Is the Analog Clock out of Time?

When the new school year starts, take stock of how many of your students are wearing watches. If your students are anything like mine, no more than three or four of them will sport watches on their wrists. A while back, an executive I met from a major watch company told me point-blank that watch companies know this, and are desperately scrambling to try to resuscitate the watch — jazz it up, or invent a smart, sassy, and irresistibly alluring advertising campaign that gets young people back onto the watch track.

For most of our students, cell phones have replaced watches. But more to the point, whether they use watches or cell phones, most of our students, most of the time, read time digitally.
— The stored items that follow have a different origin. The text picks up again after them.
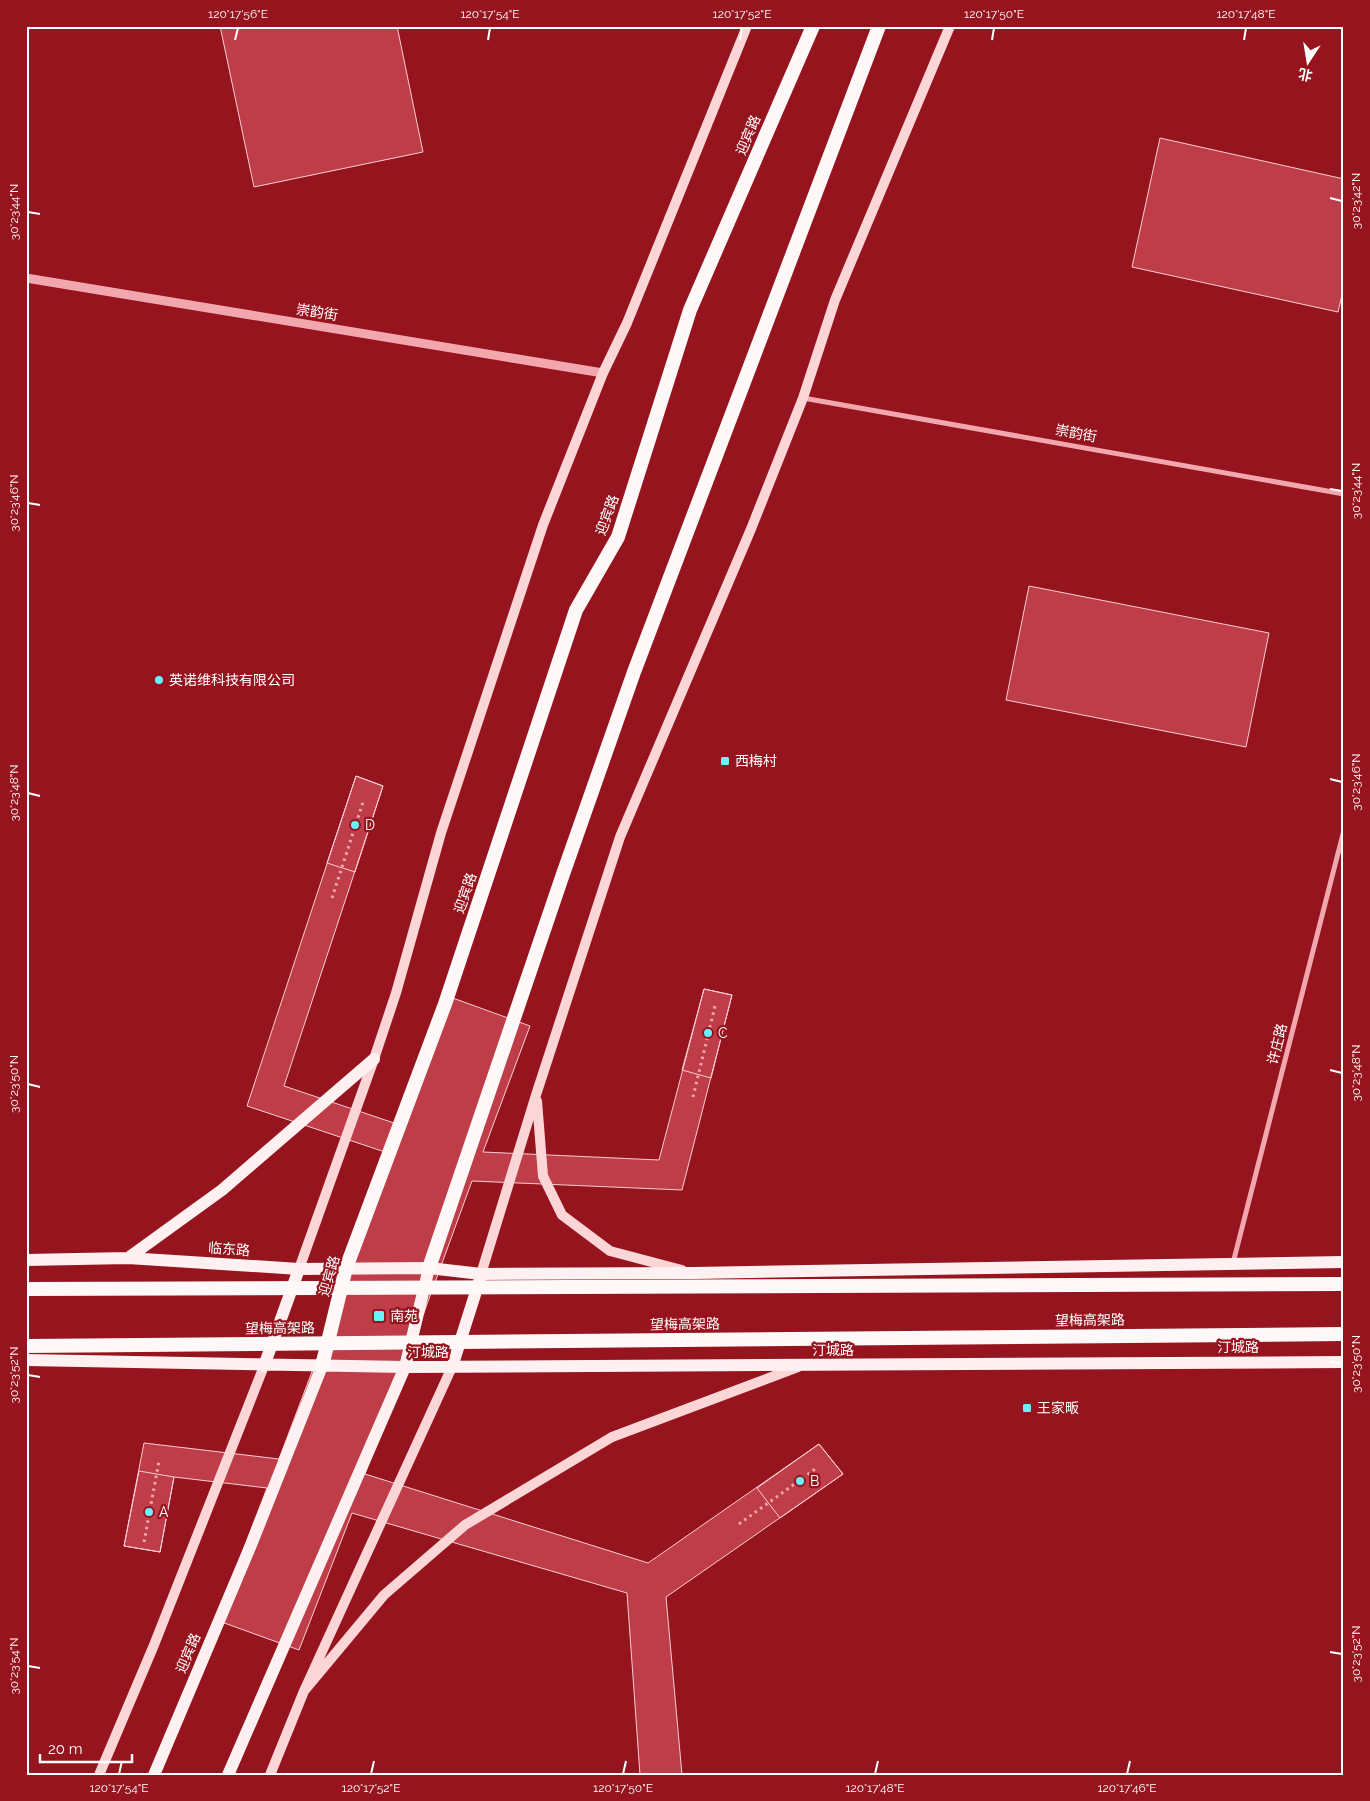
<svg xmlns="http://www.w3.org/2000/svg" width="1370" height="1801" viewBox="0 0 1370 1801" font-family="Raleway,'Noto Sans SC',sans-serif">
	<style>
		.building { fill: #be3d48; stroke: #fccdd2 }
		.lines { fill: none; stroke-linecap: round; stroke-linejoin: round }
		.path { stroke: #f2a6ad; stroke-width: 3; stroke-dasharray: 2.5 4; stroke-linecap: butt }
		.minor { stroke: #f2a6ad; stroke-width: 5 }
		.tertiary { stroke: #f2a6ad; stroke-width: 9 }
		.secondary { stroke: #fcd5d7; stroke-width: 10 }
		.primary { stroke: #fff1f1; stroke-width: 12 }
		.trunk { stroke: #fff8f8; stroke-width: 14 }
		.trunk-bridge { stroke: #fff8f8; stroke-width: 14 }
		.ticks { fill: none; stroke: #fff; stroke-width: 2 }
		.poi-dot { fill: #67f4ff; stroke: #96141e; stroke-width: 2 }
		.labels { text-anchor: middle; stroke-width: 4.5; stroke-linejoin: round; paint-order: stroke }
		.street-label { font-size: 14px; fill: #fff; stroke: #96141e }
		.poi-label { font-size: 14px; fill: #fff; stroke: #96141e; text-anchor: start }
		.neatline { fill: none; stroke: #fff; stroke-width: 2 }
		.ticks-label { font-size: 12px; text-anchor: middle; fill: #fff }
	</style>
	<rect width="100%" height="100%" fill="#96141e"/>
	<path class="building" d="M220,26H397L423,152L254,187Z
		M1160,138L1344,179V287L1338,312L1132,267Z
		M1029,586L1269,633L1246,747L1006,700Z
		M356,776L383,786L284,1086L403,1126L450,997L530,1026L483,1152L659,1160L704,989L732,995L682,1190L472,1181L365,1474L648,1563L819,1444L843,1474L666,1597L682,1775H640L627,1593L352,1513L299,1650L216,1620L267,1488L174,1477L160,1552L124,1546L144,1443L279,1459L394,1155L247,1106Z
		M356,776L383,786L355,872L327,863Z
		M704,989L732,995L711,1078L682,1070Z
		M819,1444L843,1474L780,1518L757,1488Z
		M139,1471L174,1477L160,1552L124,1546Z"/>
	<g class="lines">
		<path class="path" d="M332,898L364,799
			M693,1097L715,1006
			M739,1524L818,1467
			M144,1542L159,1461"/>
		<path class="minor" d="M803,398L1344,494
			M1233,1263L1344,830"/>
		<path class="tertiary" d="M26,278L603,373"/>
		<path class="secondary" d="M537,1101L543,1176L562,1215L610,1251L682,1270
			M299,1269L374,1059L396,993L441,833L543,525L603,373L627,323L747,26
			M481,1274L536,1095L620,837L751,529L803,398L835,300L950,26
			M304,1691L384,1595L465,1525L612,1437L798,1367
			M99,1775L154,1645L264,1366
			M270,1775L304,1691L452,1367"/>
		<path class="primary" d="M128,1258L222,1190L374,1059
			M26,1260L128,1258L299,1269L429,1268L481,1274L693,1273L1344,1262
			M26,1360L405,1367L1344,1362
			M264,1366L299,1269
			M452,1367L480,1279
			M154,1775L251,1545L322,1366
			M228,1775L405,1367L429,1268"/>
		<path class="trunk" d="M429,1268L562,877L634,672L879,26
			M322,1366L346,1268L445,1004L576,610L618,537L690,310L813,26"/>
		<path class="trunk-bridge" d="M26,1289L1344,1284
			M26,1346L1344,1334"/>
	</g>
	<path class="ticks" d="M235,40L238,28M488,40L490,28M740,40L742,28M992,40L994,28M1244,40L1246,28M1330,198L1342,201M28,212L40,214M1330,489L1342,491M28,503L40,505M1330,779L1342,782M28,793L40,796M1330,1070L1342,1073M28,1084L40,1087M1330,1361L1342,1364M28,1375L40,1377M1330,1652L1342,1654M28,1666L40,1668M119,1774L122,1761M371,1774L374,1761M623,1774L626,1761M875,1774L878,1761M1127,1774L1130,1761"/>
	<g class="poi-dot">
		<circle cx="159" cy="680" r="5"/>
		<rect x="720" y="756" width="10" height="10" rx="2.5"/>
		<circle cx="355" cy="825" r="5"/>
		<circle cx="708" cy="1033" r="5"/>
		<rect x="373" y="1310" width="12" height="12" rx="2.5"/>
		<rect x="1022" y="1403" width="10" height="10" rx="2.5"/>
		<circle cx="800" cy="1481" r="5"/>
		<circle cx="149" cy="1512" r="5"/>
	</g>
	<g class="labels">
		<g class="street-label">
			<text transform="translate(748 135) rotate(-67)" y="5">迎宾路</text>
			<text transform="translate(317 312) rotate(9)" y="5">崇韵街</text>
			<text transform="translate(1076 433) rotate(10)" y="5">崇韵街</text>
			<text transform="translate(607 515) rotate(-70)" y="5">迎宾路</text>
			<text transform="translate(465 893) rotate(-71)" y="5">迎宾路</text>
			<text transform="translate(1277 1044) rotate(-76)" y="5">许庄路</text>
			<text transform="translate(229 1249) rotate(4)" y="5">临东路</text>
			<text transform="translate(329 1276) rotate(-74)" y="5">迎宾路</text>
			<text transform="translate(1090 1320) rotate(-1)" y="5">望梅高架路</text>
			<text transform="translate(685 1324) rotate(-1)" y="5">望梅高架路</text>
			<text transform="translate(280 1328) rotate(-1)" y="5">望梅高架路</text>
			<text x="1238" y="1352">汀城路</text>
			<text x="833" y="1355">汀城路</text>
			<text x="428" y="1357">汀城路</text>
			<text transform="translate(188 1653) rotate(-67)" y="5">迎宾路</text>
		</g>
		<g class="poi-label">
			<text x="169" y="685">英诺维科技有限公司</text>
			<text x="735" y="766">西梅村</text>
			<text x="365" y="830">D</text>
			<text x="718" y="1038">C</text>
			<text x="390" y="1321">南苑</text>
			<text x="1037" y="1413">王家畈</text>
			<text x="810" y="1486">B</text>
			<text x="159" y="1517">A</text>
		</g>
	</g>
	<rect width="1370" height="1801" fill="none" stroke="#96141e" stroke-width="55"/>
	<g transform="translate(1308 62) rotate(192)" stroke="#96141e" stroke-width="4" paint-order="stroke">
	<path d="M0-4L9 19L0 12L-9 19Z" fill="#ffffff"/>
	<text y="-8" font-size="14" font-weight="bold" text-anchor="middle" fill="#ffffff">北</text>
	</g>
	<path d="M40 1754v8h92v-8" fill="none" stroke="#ffffff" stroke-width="2.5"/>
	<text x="48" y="1754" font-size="15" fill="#ffffff" stroke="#96141e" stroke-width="4" paint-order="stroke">20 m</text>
	<rect x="28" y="28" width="1314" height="1746" class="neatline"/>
	<g class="ticks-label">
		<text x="238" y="18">120°17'56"E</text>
		<text x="490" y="18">120°17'54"E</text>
		<text x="742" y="18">120°17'52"E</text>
		<text x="994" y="18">120°17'50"E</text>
		<text x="1246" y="18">120°17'48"E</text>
		<text transform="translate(1356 201) rotate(-90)" y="4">30°23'42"N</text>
		<text transform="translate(14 212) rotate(-90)" y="4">30°23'44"N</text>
		<text transform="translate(1356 491) rotate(-90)" y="4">30°23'44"N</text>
		<text transform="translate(14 503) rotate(-90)" y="4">30°23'46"N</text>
		<text transform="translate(1356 782) rotate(-90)" y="4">30°23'46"N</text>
		<text transform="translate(14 793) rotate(-90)" y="4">30°23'48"N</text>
		<text transform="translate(1356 1073) rotate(-90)" y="4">30°23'48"N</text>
		<text transform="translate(14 1084) rotate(-90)" y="4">30°23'50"N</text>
		<text transform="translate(1356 1364) rotate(-90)" y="4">30°23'50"N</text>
		<text transform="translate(14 1375) rotate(-90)" y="4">30°23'52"N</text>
		<text transform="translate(1356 1654) rotate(-90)" y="4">30°23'52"N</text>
		<text transform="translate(14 1666) rotate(-90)" y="4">30°23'54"N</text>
		<text x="119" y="1792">120°17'54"E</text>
		<text x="371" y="1792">120°17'52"E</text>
		<text x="623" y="1792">120°17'50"E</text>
		<text x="875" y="1792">120°17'48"E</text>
		<text x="1127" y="1792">120°17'46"E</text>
	</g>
</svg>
“Reading time” is either a spatial or a numerical activity (in the case of the analog clock, both are required; in the case of the digital clock, all one needs is numbers). Although grammar schools still teach kids how to read analog clocks, children grow up surrounded by digital time-telling instruments (the TV, stove, microwave, etc.). There are very few occasions when they have to rely on being able to read an analog clock. It doesn’t take an oracle to see that the immediate future lies with the digital clock, and that in the not too distant future, the analog clock will probably all but disappear. Only a few (mostly specialists) will continue to want a watch with a face and hands.
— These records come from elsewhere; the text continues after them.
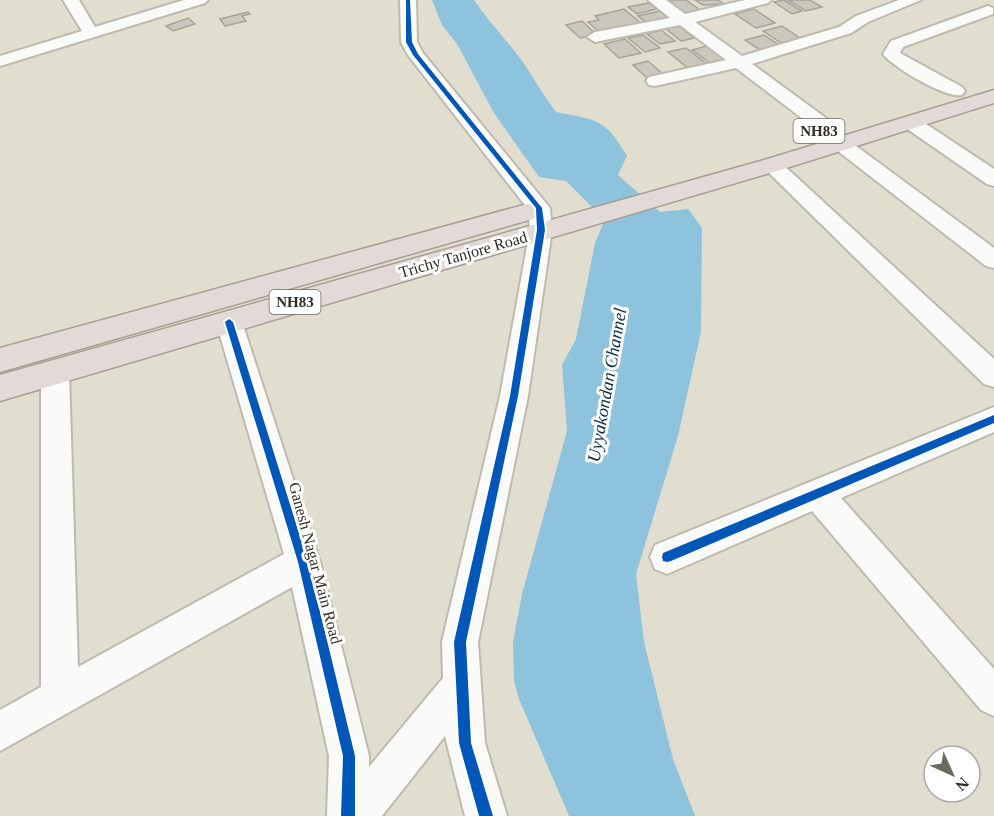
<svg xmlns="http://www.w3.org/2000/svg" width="994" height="816" viewBox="0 0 994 816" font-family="Georgia,serif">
<rect width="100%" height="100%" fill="#e1decf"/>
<path fill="#8ec3dd" d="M432 0H474C490 24 511 44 527 68 536 83 545 97 556 112 597 120 605 118 627 156L618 175 660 212 688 209 702 228 701 332 678 436 636 574 644 642 673 759 695 816H569L519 699 514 681 513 642 522 594 567 431 562 365 576 339 595 243 603 224 602 217 566 181 539 177 494 113 457 44 442 25Z"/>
<g fill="#cac7bc" stroke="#a6a398" stroke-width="1.5">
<path d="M666 0H686L700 10 684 13Z"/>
<path d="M695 0H718L724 4 703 5Z"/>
<path d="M784 0 802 11 792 14 774 2Z"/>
<path d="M788 0H810L822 7 806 11Z"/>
<path d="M649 3 657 9 637 14 628 7Z"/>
<path d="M624 9 642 24 601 34 588 22 599 20 595 16Z"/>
<path d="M754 9 775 23 756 28 735 14Z"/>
<path d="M660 11 669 18 647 23 638 16Z"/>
<path d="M248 12 250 14 242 16 246 21 225 26 220 19Z"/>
<path d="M188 18 195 24 173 31 166 26Z"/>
<path d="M582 21 597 35 580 38 566 25Z"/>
<path d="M678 25 694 38 681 41 665 28Z"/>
<path d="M782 26 803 40 784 45 763 31Z"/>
<path d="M661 30 675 41 660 44 647 34Z"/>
<path d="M643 35 660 48 645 52 628 38Z"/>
<path d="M764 35 779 45 760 50 745 40Z"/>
<path d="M625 39 641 53 619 58 604 44Z"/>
<path d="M707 46 725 60 710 63 692 50Z"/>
<path d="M686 48 707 64 689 69 668 52Z"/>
<path d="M648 61 664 75 648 79 633 65Z"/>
</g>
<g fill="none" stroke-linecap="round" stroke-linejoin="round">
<defs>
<g id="minor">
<path d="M63 0H79L95 27 184 0H208L205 3 0 66V56L82 31Z"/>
<path d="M400 0H416L417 42 423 53 550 208 552 230 528 396 478 642 485 743 507 816H465L445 736 382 816H327L329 756 292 587 0 751V710L41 687V372L45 364 55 361 65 364 69 372 78 667 284 554 216 322 220 315 229 312 238 315 242 322 320 562 369 756V767L443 678 442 642 500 396 530 230 528 209 408 55 401 42Z"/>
<path d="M648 0H666L685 14 745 0H771L768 3 695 22 742 56 839 27 856 16 899 0H921L868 22 851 33 752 64 834 124 837 128 827 134 820 132 736 68 655 86 649 85 646 81 649 77 726 60 680 25 595 42 587 37 595 32 670 18Z"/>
<path d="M988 6 993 8V14L903 47 900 53 962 87 965 91 962 95C947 99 892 67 883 54L891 41Z"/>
<path d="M910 116 917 118 994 169V186L987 184 903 126 900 122Z"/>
<path d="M841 138 848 140 994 248V268L986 266 834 148 831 144 834 140Z"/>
<path d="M772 159 779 161 994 359V387L984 384 765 169 762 165 765 161Z"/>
<path d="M994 407V432L841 498 994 669V716L981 710 812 511 667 574 655 569 650 557 655 545Z"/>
</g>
<g id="trunk">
<path d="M994 90V103L780 170 0 401V375L764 160Z"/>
<path d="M527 204 536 206 540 212 536 218 0 372V348Z"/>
</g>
</defs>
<use href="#minor" stroke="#bdbbaf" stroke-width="4"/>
<use href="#trunk" stroke="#a79d94" stroke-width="3"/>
<use href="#minor" fill="#fafaf8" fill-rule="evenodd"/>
<use href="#trunk" fill="#e1dad6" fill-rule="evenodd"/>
<defs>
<g id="cycleway">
<path d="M406 0H410L412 42 418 54 542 208 545 230 518 396 466 642 471 743 493 816H479L459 743 454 642 510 396 537 230 536 208 413 55 406 42Z"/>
<path d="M229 319 233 322 308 562 355 756V816H341L343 756 298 562 225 322Z"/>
<path d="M994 415V423L671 561 667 562 663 561 662 557 663 553Z"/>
</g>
</defs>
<use href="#cycleway" stroke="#fff" stroke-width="4"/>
<use href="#cycleway" fill="#0057b8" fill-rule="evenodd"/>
</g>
<g text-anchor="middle" stroke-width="6" stroke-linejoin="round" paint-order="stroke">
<g fill="#fff" stroke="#6d6b64" stroke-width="1.5">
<rect x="793.5" y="119" width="51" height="24" rx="4.5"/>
<rect x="269.5" y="290" width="51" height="24" rx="4.5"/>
</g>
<g font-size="15" font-weight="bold" fill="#2f2c22">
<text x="819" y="136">NH83</text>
<text x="295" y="307">NH83</text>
</g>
<g font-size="16" fill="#2f2c22" stroke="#fff">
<text transform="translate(463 254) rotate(-16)" y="6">Trichy Tanjore Road</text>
<text transform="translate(316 563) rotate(75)" y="6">Ganesh Nagar Main Road</text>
</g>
<g font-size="18" font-style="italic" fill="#0b2e40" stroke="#fff">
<text transform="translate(607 385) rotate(-80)" y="6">Uyyakondan Channel</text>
</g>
</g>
<g transform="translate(952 774) rotate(135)"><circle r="28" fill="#ffffff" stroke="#acaba7" stroke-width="1.5"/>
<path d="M0-4.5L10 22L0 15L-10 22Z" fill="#6d6a5f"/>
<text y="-9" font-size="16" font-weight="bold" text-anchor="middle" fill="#2f2c22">N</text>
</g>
</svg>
The analog clock carries certain advantages over the digital clock. First, once learned — once turned into an easy habit — reading and comprehending the meaning of the hands occurs almost immediately. Pilots, for example, like clocks with hands on faces. (When a hand moves suddenly to the left, it means, “Uh oh, the plane is going down.”) Second, reading an analog clock creates a spatial plan of time in the mind. If the hands say it’s 8 o’clock, and it’s the morning, you can “feel” — holistically — how much longer you have until noon. Third, analog time is more fluid and uncertain. Telling time becomes an activity of estimating, rather than locating. Finally, analog clocks permit and even encourage the subjective experience of time. (Of course, to experience time in a completely subjective way, we’d need to destroy all forms of clocks.)

On the other hand, there are clearly some advantages to digital clocks. First, time isn’t nearly so difficult for a child to learn how to read as it is on an analog clock. Second, digital time is specific, and is more apt to be accurate. Third, digital clocks compel the brain to practice arithmetic — if it’s 9:12 and you have to meet someone at 10:30, you have to do some mental subtraction, and perhaps even try the (gasp) advanced arithmetic of rounding off numbers. Finally, since reading time on a digital clock consists of simply reading numbers, and since we live in a digital age anyway, digital clocks are a great, unifying, democratizing force. If everyone goes digital, we’ll have a shared digital language.

If you buy my last paragraph, clearly you’ve never encountered “student time,” which is a direct consequence of the digital clock. “Student time” is a way of telling time where arriving late to class is considered no big deal, appointments are never meant to be for a fixed time, hesitation in reading an analog clock is the norm, and the words, “It’s a quarter to twelve,” are replaced with, “11:43.”

Nor have you ever taken a good, long look at the beauty in the face of an analog watch.